I had a buddy ask Siri, "Places to bury a body?" No shit she listed dumps, alleys, landfills , and all sorts of areas. I found it funny, then thought, " Who the fuck thought to add that to the programming ?"


----------



## Muppet (Feb 27, 2014)

The voice on Siri turns me on....:wall:

F.M.


----------



## policemedic (Feb 27, 2014)

Did someone say tits?


----------



## racing_kitty (Feb 27, 2014)

policemedic said:


> Did someone say tits?


 
(.)(.) Otherwise, keep dreaming.


----------



## digrar (Feb 27, 2014)

Liking my nexus 5, had a Samsung Galaxy S2 prior to this one and it had it's moments but was generally pretty good.

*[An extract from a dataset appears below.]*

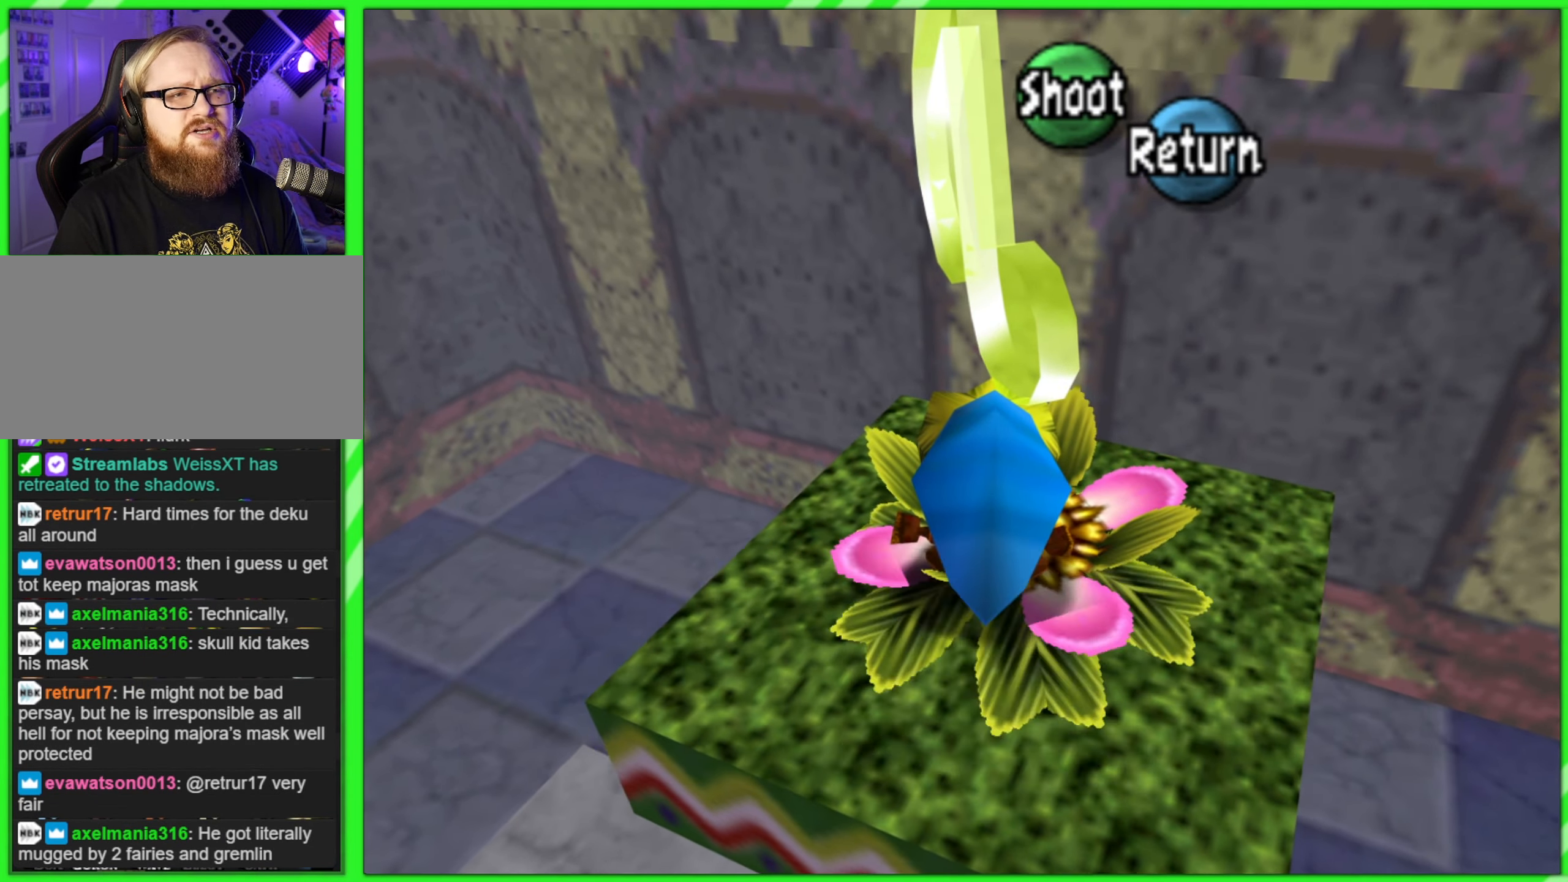
{"buttons": [], "left_stick": "up", "events": [[16, "left_stick", "center"], [383, "left_stick", "up"]]}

On the upside I've dropped both repeatedly and have never had a cracked screen.


----------



## Brill (Oct 13, 2014)

Pashtuns have iPhones now?

http://money.cnn.com/2014/10/13/technology/security/fbi-apple/index.html?hpt=hp_t2


----------



## fox1371 (Oct 13, 2014)

@lindy I know you're joking...but they do haha.  

I stick with iPhones, because I know what I can do with phones that use the Android and Blackberry OS from my laptop...I would need to jailbreak an iPhone to do the same.  The Android market is filled with Malware.  They just came out with a huge story about flashlight apps sending private data to China, Russia, and India.  The apps were all easily acceptable for android, yet not for Apple.  Do some research about installing spyware onto an android device vs an iPhone and you'll see.  Plenty of companies offering different programs that operated quietly in the background of androids and blackberries that will send you all phone logs, text messages, browsing history...everything.  All in the name of ensuring your children are being safe on their phones.  And of course, nobody would use these programs for any sort of criminal activity.  There are safety protocols that you can put in place if you do use an android phone, but the average person just doesn't know how to set it all up.


----------



## Blizzard (Oct 13, 2014)

fox1371 said:


> @lindy I know you're joking...but they do haha.
> 
> I stick with iPhones, because I know what I can do with phones that use the Android and Blackberry OS from my laptop...I would need to jailbreak an iPhone to do the same.  The Android market is filled with Malware.  They just came out with a huge story about flashlight apps sending private data to China, Russia, and India.  The apps were all easily acceptable for android, yet not for Apple.  Do some research about installing spyware onto an android device vs an iPhone and you'll see.  Plenty of companies offering different programs that operated quietly in the background of androids and blackberries that will send you all phone logs, text messages, browsing history...everything.  All in the name of ensuring your children are being safe on their phones.  And of course, nobody would use these programs for any sort of criminal activity.  There are safety protocols that you can put in place if you do use an android phone, but the average person just doesn't know how to set it all up.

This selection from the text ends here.